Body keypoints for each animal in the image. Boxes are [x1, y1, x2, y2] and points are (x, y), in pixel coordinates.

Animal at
==
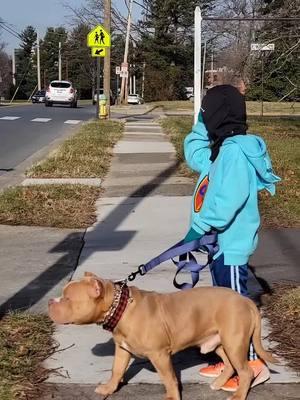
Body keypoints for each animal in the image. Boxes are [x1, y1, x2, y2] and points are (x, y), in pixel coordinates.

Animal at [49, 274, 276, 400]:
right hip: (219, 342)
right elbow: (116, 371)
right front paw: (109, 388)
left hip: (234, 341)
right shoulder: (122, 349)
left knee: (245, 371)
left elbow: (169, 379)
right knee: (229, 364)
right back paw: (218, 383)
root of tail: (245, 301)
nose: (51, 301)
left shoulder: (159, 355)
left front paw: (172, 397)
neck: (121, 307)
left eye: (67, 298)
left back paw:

◆ TASK DESCRIPTION
Taking the records above as input, show every line in which the word "left" is present.

◆ YOUR RESPONSE
left hip: (234, 341)
left knee: (245, 371)
left elbow: (169, 379)
left shoulder: (159, 355)
left front paw: (172, 397)
left eye: (67, 298)
left back paw:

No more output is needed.